Les baisses de prix font suite à des rapports faisant état d’un faible taux de conversion parmi les conducteurs de Tesla qui ont choisi de passer au FSD. Bien que Tesla ne divulgue pas activement le pourcentage de sa clientèle qui utilise FSD, le directeur financier Vaibhav Taneja a déclaré que la part était « encore faible, environ 12 % de notre flotte actuelle » lors d’une conférence téléphonique sur les résultats en octobre.
“Vous ne serez jamais réellement propriétaire de votre véhicule électrique”
De nombreuses réponses à l’annonce de Musk ont déploré la prévalence des fonctionnalités basées sur l’abonnement que les constructeurs automobiles refusent désormais.
“Les gens veulent être propriétaires absolus de leurs biens, ne pas être endettés pour toujours”, a écrit un internaute.
“Vous ne posséderez jamais votre véhicule électrique, car il sera inutile sans un logiciel que vous ne pourrez jamais supprimer, remplacer ou modifier”, a déclaré un autre, avant d’ajouter une recommandation : “S’en tenir aux moteurs à combustion interne avec le moins d’ordinateurs possible”.
Les critiques concernant la dépendance des nouveaux véhicules aux logiciels se sont multipliées récemment, au point que l’industrie a qualifié les voitures électriques de « smartphones sur roues ». Tesla est loin d’être le seul contrevenant, puisqu’en août, Volkswagen a lancé une nouvelle fonctionnalité pour augmenter la puissance de certaines de ses voitures électriques au prix de 22,50 dollars par mois. GM propose également une capacité de conduite mains libres sur abonnement, Super Cruise, sur les routes désignées. Lancé en 2017, le service propose une période d’essai de trois ans, suivie de frais mensuels de 25 $. Super Cruise est devenue une source de revenus majeure pour GM, qui prévoyait à la fin de l’année dernière une base d’utilisateurs actifs de 600 000 et plus de 200 millions de dollars de revenus d’ici 2025.
Les mises à jour logicielles et les frais d’abonnement sur vos voitures pourraient commencer à frustrer les utilisateurs. L’année dernière, 68 % des consommateurs ont déclaré qu’ils paieraient pour des services connectés à leur voiture, selon une enquête de S&P Global, contre 86 % en 2024.

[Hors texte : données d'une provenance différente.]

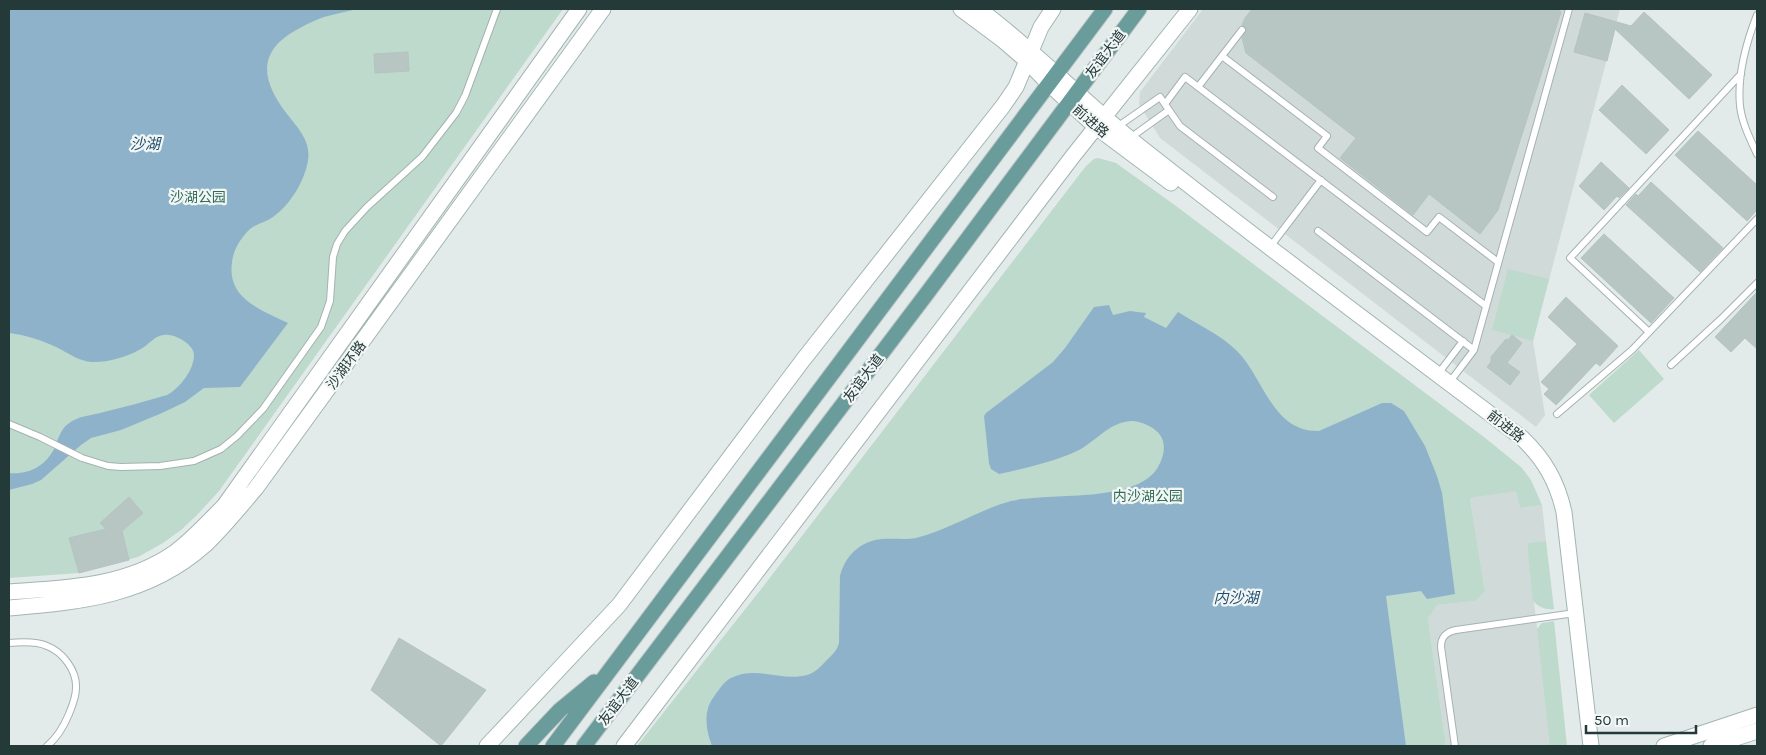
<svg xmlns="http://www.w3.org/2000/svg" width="1766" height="755" viewBox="0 0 1766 755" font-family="Karla,'Noto Sans SC',sans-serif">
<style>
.built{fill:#d0dad8}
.green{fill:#bddacc}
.water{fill:#8fb2cb}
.building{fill:#b7c5c3;stroke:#b5c4c1}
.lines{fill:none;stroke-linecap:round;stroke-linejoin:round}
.lane-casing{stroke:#a5b2b1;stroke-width:8}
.secondary-casing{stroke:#a2b5b3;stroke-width:17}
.primary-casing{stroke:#c2c8c8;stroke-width:17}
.lane{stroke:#fff;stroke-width:6}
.secondary{stroke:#fff;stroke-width:15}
.primary{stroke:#6a9c9c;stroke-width:15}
.labels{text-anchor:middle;stroke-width:4.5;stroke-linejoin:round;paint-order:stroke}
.street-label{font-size:14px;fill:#243a39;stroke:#f2f7f6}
.park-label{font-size:14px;fill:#326d58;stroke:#f2f7f6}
.water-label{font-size:15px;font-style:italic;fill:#235070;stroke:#f2f7f6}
</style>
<rect width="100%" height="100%" fill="#e2ebe9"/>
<path class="built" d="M1203,9H1620L1533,341L1545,415L1536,427L1160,138L1139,104L1140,92Z
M1517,490L1520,508L1542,505L1546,541L1527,543L1551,745L1550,746H1446L1428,619L1437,605L1475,601L1485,592L1470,498Z"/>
<path class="green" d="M9,9H563L219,491L197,515L181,530L163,543L138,557L79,573L9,578Z
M1098,158L1116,163L1176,206L1484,437L1522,468L1531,480L1542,505L1520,508L1516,491L1470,498L1485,592L1475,601L1437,605L1428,619L1446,746H637L762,588L1086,166L1094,159Z
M1508,269L1549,279L1533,341L1492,330Z
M1639,350L1664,379L1614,423L1589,395Z
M1546,541L1554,609C1545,610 1539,607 1533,601L1527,543Z
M1554,621L1567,746H1550L1537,629L1542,623Z"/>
<path class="water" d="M9,9H357C346,12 334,14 324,17C315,20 307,24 300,28C257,50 260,79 287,114C298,128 311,141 308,160C305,181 290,205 273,217C266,222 256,224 250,229C241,237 233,251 232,262C227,299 260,309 288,323L240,387L204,388L185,402L162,413L121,430L91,438L81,445L41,480L32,484L9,490V473C29,475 46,466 55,447C58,439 61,429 68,424C79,415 91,416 104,412C125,407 146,401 167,395C179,389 194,370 194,355C194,345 178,336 169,335C155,333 150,345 139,350C126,357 106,363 91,362C79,361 68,353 56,347C41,340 26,335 9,333Z
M1109,305L1113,315L1130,311L1146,313L1144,317L1166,328L1178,312C1197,324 1221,335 1237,351C1264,378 1272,432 1319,431L1382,403H1391L1404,411L1425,446L1437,476L1442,493L1455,594L1427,599L1421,591L1386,596L1406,746H712C706,731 703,712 713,698C718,691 724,681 731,678C756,665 782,682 807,675C815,673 820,667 826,661C832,655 837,651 839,643L840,576C845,556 860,541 882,539C893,538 905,540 916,538C949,530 978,510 1011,501C1049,492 1137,504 1158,467C1167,451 1167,435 1149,426C1144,423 1137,421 1131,421C1110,422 1096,441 1079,450C1054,462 1026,468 999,474L991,469L989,463L984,416L986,413L1053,362L1065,348L1094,307Z"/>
<path class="building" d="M1252,9H1556L1561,12L1498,210L1480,234L1429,194L1413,215L1340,158L1356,138L1246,53L1242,38L1247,29L1242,25L1245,18Z
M1644,12L1712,75L1689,99L1615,29L1607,61L1574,52L1585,13L1631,26Z
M408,52L409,71L375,73L374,54Z
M1622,85L1669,130L1646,154L1599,110Z
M1698,131L1757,185V210L1747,221L1675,155Z
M1601,162L1629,188L1619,198L1617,196L1604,210L1579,186Z
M1651,182L1723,248L1700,272L1626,205L1636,194L1638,196Z
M1604,234L1674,298L1651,323L1581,258Z
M1757,292V349L1745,338L1731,352L1715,337Z
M1566,297L1618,346L1600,366L1596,363L1556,405L1544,394L1549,389L1541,382L1577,344L1548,317Z
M1512,335L1522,343L1507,363L1520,372L1510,385L1487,367L1491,362V357L1506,339L1508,340Z
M129,497L143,513L122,531L129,560L79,573L69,538L106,529L100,523Z
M399,638L486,690L441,746L371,690Z"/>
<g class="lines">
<defs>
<path id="lane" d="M1757,15C1746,43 1737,75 1740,106C1742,123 1750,139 1757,154
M1222,56L1327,136L1318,148L1427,232L1439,217L1498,262
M1198,87L1242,30
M1165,104L1185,77L1486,306
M1117,127L1160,97L1180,126L1273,197
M1130,138L1169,110
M1318,231L1474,350
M1270,247L1321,180
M1649,332L1570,258L1741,74
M1671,365L1721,319L1757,283
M1438,374L1463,341
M1449,383L1474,350L1569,9
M1557,414L1632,350L1757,219
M9,424L40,437L82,458L108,466L121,467L160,466L194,461L221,449L237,436L263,409L321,327L330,301L333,257L337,244L345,231L367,207L422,157L456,113L465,96L497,9
M9,643C21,642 36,641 47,646C63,652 77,671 76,688C76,698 72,706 69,714C64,726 57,738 47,746
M1455,746L1441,647C1441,637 1446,632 1456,630L1575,613"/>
<path id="secondary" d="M961,9L1004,41L1027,61L1049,84L1096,127L1171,183
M979,9C1034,50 1081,99 1134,142C1261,243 1392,340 1522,438C1544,459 1557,481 1564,512L1591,746
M9,592C66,588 125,587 174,553C193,539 208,522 224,506L579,9
M9,608C80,602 148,596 205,545C223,528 239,508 256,488L603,9
M487,746L619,605L803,360L1003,106L1016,87L1041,27L1053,9
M624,746L1073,156L1190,9
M1664,746L1757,715
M1711,746L1757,731"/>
<path id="primary" d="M526,746L560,710L594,682
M553,746L1105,9
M584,746L928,292L1139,9"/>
</defs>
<use href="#lane" class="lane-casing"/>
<use href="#secondary" class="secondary-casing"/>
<use href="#primary" class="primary-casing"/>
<use href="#lane" class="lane"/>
<use href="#secondary" class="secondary"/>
<use href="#primary" class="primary"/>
</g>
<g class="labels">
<g class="street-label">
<text transform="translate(1105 54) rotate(-53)" y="5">友谊大道</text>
<text transform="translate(1091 121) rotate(41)" y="5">前进路</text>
<text transform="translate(346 365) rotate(-54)" y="5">沙湖环路</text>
<text transform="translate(863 378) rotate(-53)" y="5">友谊大道</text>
<text transform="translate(1506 426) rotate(38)" y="5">前进路</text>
<text transform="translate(618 701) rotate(-53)" y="5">友谊大道</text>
</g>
<g class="park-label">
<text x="198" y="202">沙湖公园</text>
<text x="1148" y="501">内沙湖公园</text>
</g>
<g class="water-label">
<text x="145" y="149">沙湖</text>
<text x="1236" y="603">内沙湖</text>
</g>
</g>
<rect width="1766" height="755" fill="none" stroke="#243a39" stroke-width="20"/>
<path d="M1586 725v8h110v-8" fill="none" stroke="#243a39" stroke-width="2.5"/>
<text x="1594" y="725" font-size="15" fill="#243a39" stroke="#f2f7f6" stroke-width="4" paint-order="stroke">50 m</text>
</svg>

Alors que les véhicules électriques ont tendance à être les plus gourmands en logiciels, aujourd’hui toutes les voitures dépendent d’une manière ou d’une autre des services connectés, quel que soit leur groupe motopropulseur. La plupart des voitures modernes contiennent jusqu’à un million de lignes de code, et des mises à jour fréquentes peuvent rapidement rendre certaines fonctionnalités incompatibles. En 2022, alors que les opérateurs ont mis à niveau leur infrastructure de télécommunications depuis la 3G, de nombreuses voitures fabriquées par Toyota, Chrysler et Jeep (y compris les modèles à batterie et à essence) ont définitivement perdu l’accès à une fonctionnalité qui avertissait automatiquement les premiers intervenants en cas d’accident.